Job item:
Make a tally of the lines in the records that include the string "ZOLGENSMA", and give only that number.

Records provided:
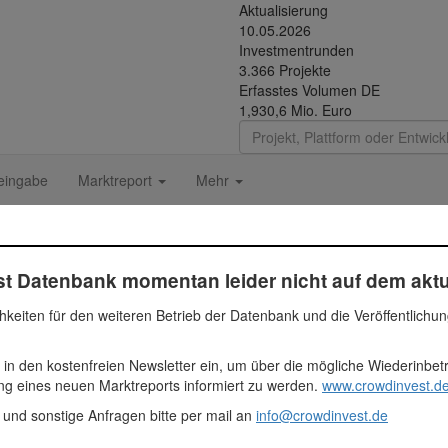
Aktualisierung
10.05.2026
Investmentrunden
3.366 Projekte
Erfasstes Volumen DE
1,930,6 Mio. Euro
eingabe
Marktreport
Mehr
pe
t Datenbank momentan leider nicht auf dem aktu
hkeiten für den weiteren Betrieb der Datenbank und die Veröffentlichu
 in den kostenfreien Newsletter ein, um über die mögliche Wiederinbe
: Wohnanlage
ung eines neuen Marktreports informiert zu werden.
www.crowdinvest.de
 und sonstige Anfragen bitte per mail an
info@crowdinvest.de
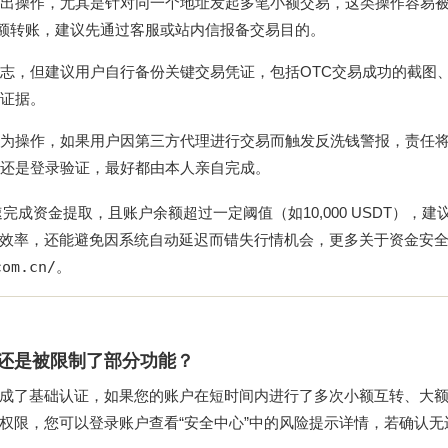
出操作，尤其是针对同一个地址发起多笔小额交易，这类操作容易
大额转账，建议先通过客服或站内信报备交易目的。
志，但建议用户自行备份关键交易凭证，包括OTC交易成功的截图
证据。
为操作，如果用户因第三方代理进行交易而触发反洗钱警报，责任
还是登录验证，最好都由本人亲自完成。
成资金提取，且账户余额超过一定阈值（如10,000 USDT），建
效率，还能避免因系统自动延迟而错失行情机会，更多关于资金安
com.cn/
。
户还是被限制了部分功能？
成了基础认证，如果您的账户在短时间内进行了多次小额互转、大
权限，您可以登录账户查看“安全中心”中的风险提示详情，若确认无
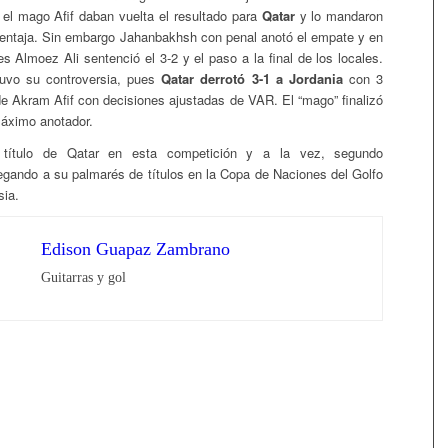
l mago Afif daban vuelta el resultado para
Qatar
y lo mandaron
entaja. Sin embargo Jahanbakhsh con penal anotó el empate y en
es Almoez Ali sentenció el 3-2 y el paso a la final de los locales.
tuvo su controversia, pues
Qatar derrotó 3-1 a Jordania
con 3
de Akram Afif con decisiones ajustadas de VAR. El “mago” finalizó
áximo anotador.
título de Qatar en esta competición y a la vez, segundo
egando a su palmarés de títulos en la Copa de Naciones del Golfo
sia.
Edison Guapaz Zambrano
Guitarras y gol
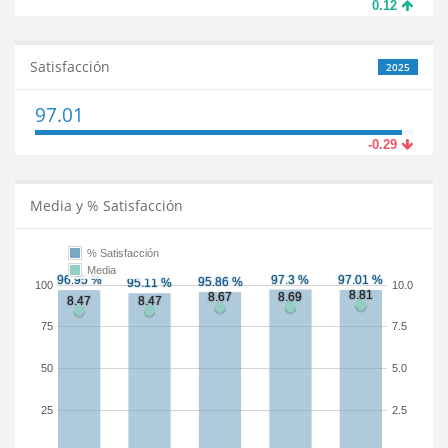
0.12
Satisfacción
2025
97.01
-0.29
Media y % Satisfacción
% Satisfacción
Media
100
10.0
75
7.5
50
5.0
25
2.5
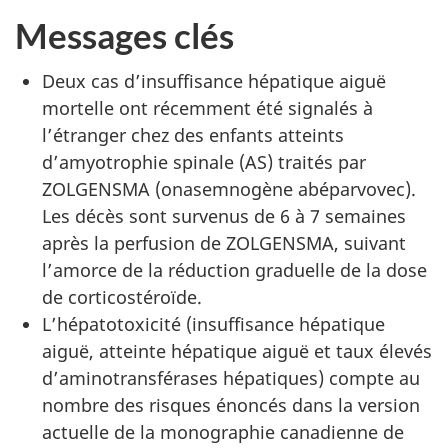
Messages clés
Deux cas d’insuffisance hépatique aiguë
mortelle ont récemment été signalés à
l’étranger chez des enfants atteints
d’amyotrophie spinale (AS) traités par
ZOLGENSMA
(onasemnogène abéparvovec).
Les décès sont survenus de 6 à 7 semaines
après la perfusion de ZOLGENSMA, suivant
l’amorce de la réduction graduelle de la dose
de corticostéroïde.
L’hépatotoxicité (insuffisance hépatique
aiguë, atteinte hépatique aiguë et taux élevés
d’aminotransférases hépatiques) compte au
nombre des risques énoncés dans la version
actuelle de la monographie canadienne de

Answer box:
2